On the generalized Poisson and transposed Poisson algebras
Askar Dzhumadil'daev, Nurlan Ismailov, Farukh Mashurov
TL;DR
This work characterizes algebras that are simultaneously generalized Poisson and transposed Poisson with a derivation $D$, providing explicit polynomial identities that capture their overlap and showing how polarization and depolarization relate single-operation and two-operation descriptions.
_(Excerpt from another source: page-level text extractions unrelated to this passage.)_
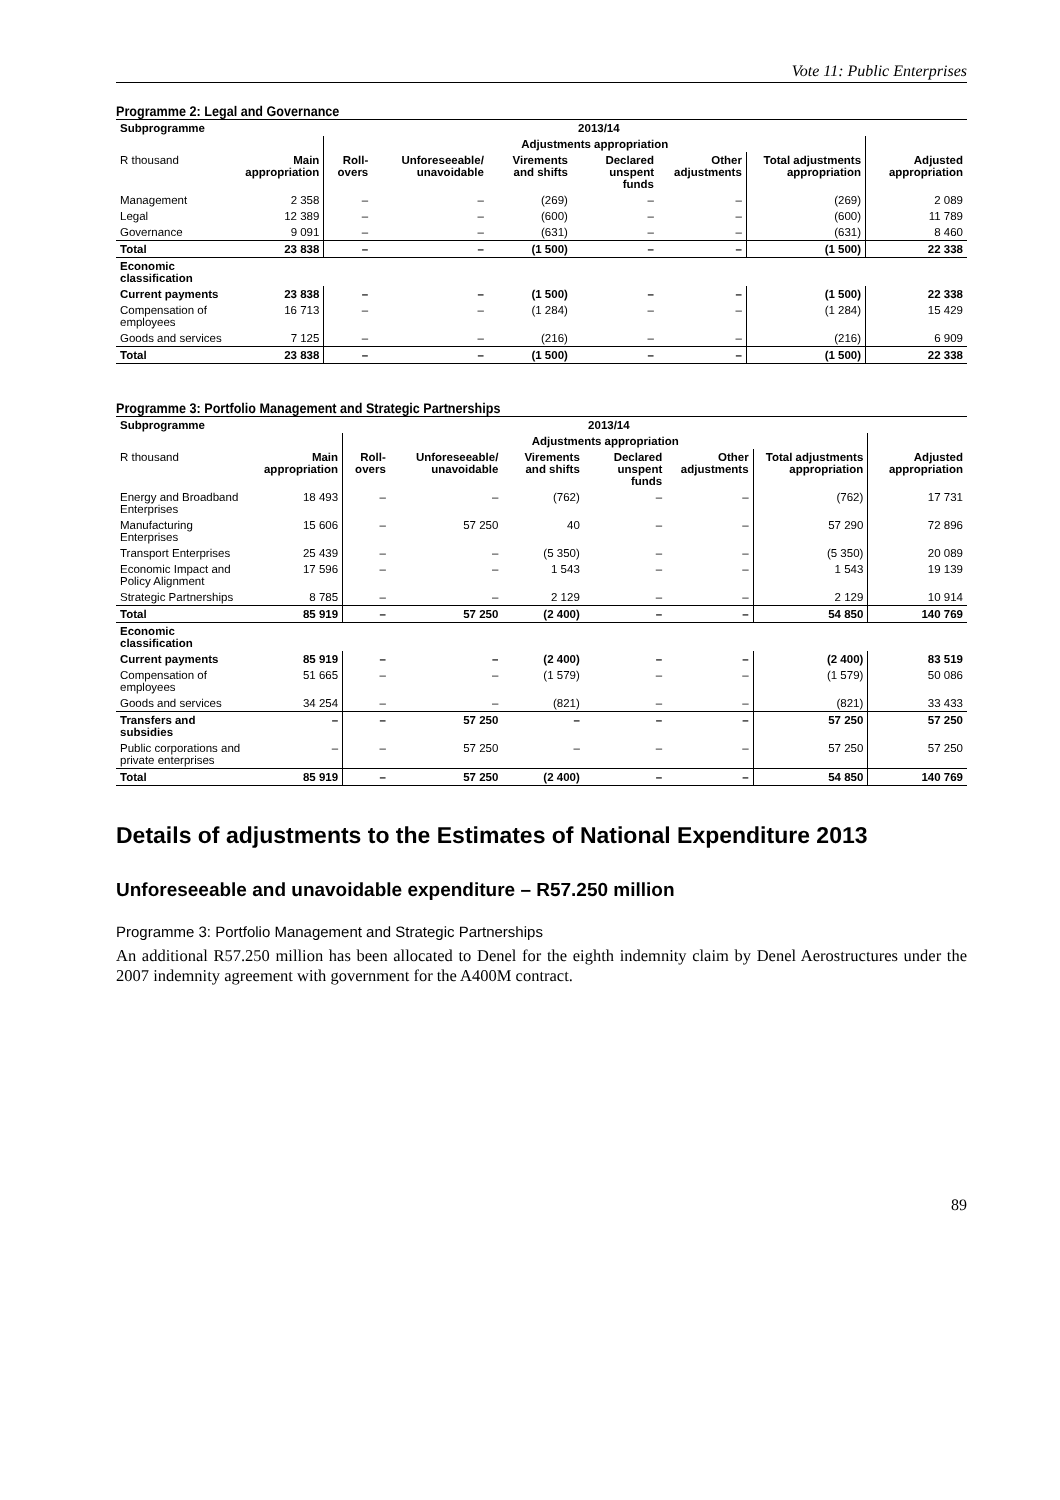Vote 11: Public Enterprises
Programme 2: Legal and Governance
| Subprogramme | 2013/14 | | | | | | | |
| --- | --- | --- | --- | --- | --- | --- | --- | --- |
| | | Adjustments appropriation | | | | | | |
| R thousand | Main appropriation | Roll-overs | Unforeseeable/ unavoidable | Virements and shifts | Declared unspent funds | Other adjustments | Total adjustments appropriation | Adjusted appropriation |
| Management | 2 358 | – | – | (269) | – | – | (269) | 2 089 |
| Legal | 12 389 | – | – | (600) | – | – | (600) | 11 789 |
| Governance | 9 091 | – | – | (631) | – | – | (631) | 8 460 |
| Total | 23 838 | – | – | (1 500) | – | – | (1 500) | 22 338 |
| Economic classification | | | | | | | | |
| Current payments | 23 838 | – | – | (1 500) | – | – | (1 500) | 22 338 |
| Compensation of employees | 16 713 | – | – | (1 284) | – | – | (1 284) | 15 429 |
| Goods and services | 7 125 | – | – | (216) | – | – | (216) | 6 909 |
| Total | 23 838 | – | – | (1 500) | – | – | (1 500) | 22 338 |
Programme 3: Portfolio Management and Strategic Partnerships
| Subprogramme | 2013/14 | | | | | | | |
| --- | --- | --- | --- | --- | --- | --- | --- | --- |
| | | Adjustments appropriation | | | | | | |
| R thousand | Main appropriation | Roll-overs | Unforeseeable/ unavoidable | Virements and shifts | Declared unspent funds | Other adjustments | Total adjustments appropriation | Adjusted appropriation |
| Energy and Broadband Enterprises | 18 493 | – | – | (762) | – | – | (762) | 17 731 |
| Manufacturing Enterprises | 15 606 | – | 57 250 | 40 | – | – | 57 290 | 72 896 |
| Transport Enterprises | 25 439 | – | – | (5 350) | – | – | (5 350) | 20 089 |
| Economic Impact and Policy Alignment | 17 596 | – | – | 1 543 | – | – | 1 543 | 19 139 |
| Strategic Partnerships | 8 785 | – | – | 2 129 | – | – | 2 129 | 10 914 |
| Total | 85 919 | – | 57 250 | (2 400) | – | – | 54 850 | 140 769 |
| Economic classification | | | | | | | | |
| Current payments | 85 919 | – | – | (2 400) | – | – | (2 400) | 83 519 |
| Compensation of employees | 51 665 | – | – | (1 579) | – | – | (1 579) | 50 086 |
| Goods and services | 34 254 | – | – | (821) | – | – | (821) | 33 433 |
| Transfers and subsidies | – | – | 57 250 | – | – | – | 57 250 | 57 250 |
| Public corporations and private enterprises | – | – | 57 250 | – | – | – | 57 250 | 57 250 |
| Total | 85 919 | – | 57 250 | (2 400) | – | – | 54 850 | 140 769 |
Details of adjustments to the Estimates of National Expenditure 2013
Unforeseeable and unavoidable expenditure – R57.250 million
Programme 3: Portfolio Management and Strategic Partnerships
An additional R57.250 million has been allocated to Denel for the eighth indemnity claim by Denel Aerostructures under the 2007 indemnity agreement with government for the A400M contract.
89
It establishes that $a\cdot [b,c]=a\cdot D(b)\cdot c-a\cdot b\cdot D(c)$ and $[a\cdot b,c]=D(a)\cdot b\cdot c+a\cdot D(b)\cdot c-a\cdot b\cdot D(c)$ are the defining relations for such algebras, and demonstrates productive constructions from commutative associative algebras with derivations and from Zinbiel algebras, including an explicit example on $\mathbb{C}[x]$ with $D=\frac{d}{dx}$ leading to $[f,g]=D(f)\int_0^x g\,dx - D(g)\int_0^x f\,dx$. The paper also provides depolarization criteria via a single product $\star$ with $D$, introducing the identities that link $\star$ to the GP/transposed structure and proving the converse. Finally, Itô’s theorem is extended to generalized Poisson algebras, proving that a non-commutative GP algebra that is the sum of two abelian subalgebras is metatrivial, thus yielding an Itô-type metabelian property for this class. Together, these results advance structural understanding and yield concrete constructions of algebras with dual Poisson-type behaviors.
Abstract
We provide the polynomial identities of algebras that are both generalized Poisson algebras and transposed Poisson algebras. We establish defining identities via single operation for generalized Poisson algebras and prove that Ito's theorem holds for generalized Poisson algebras.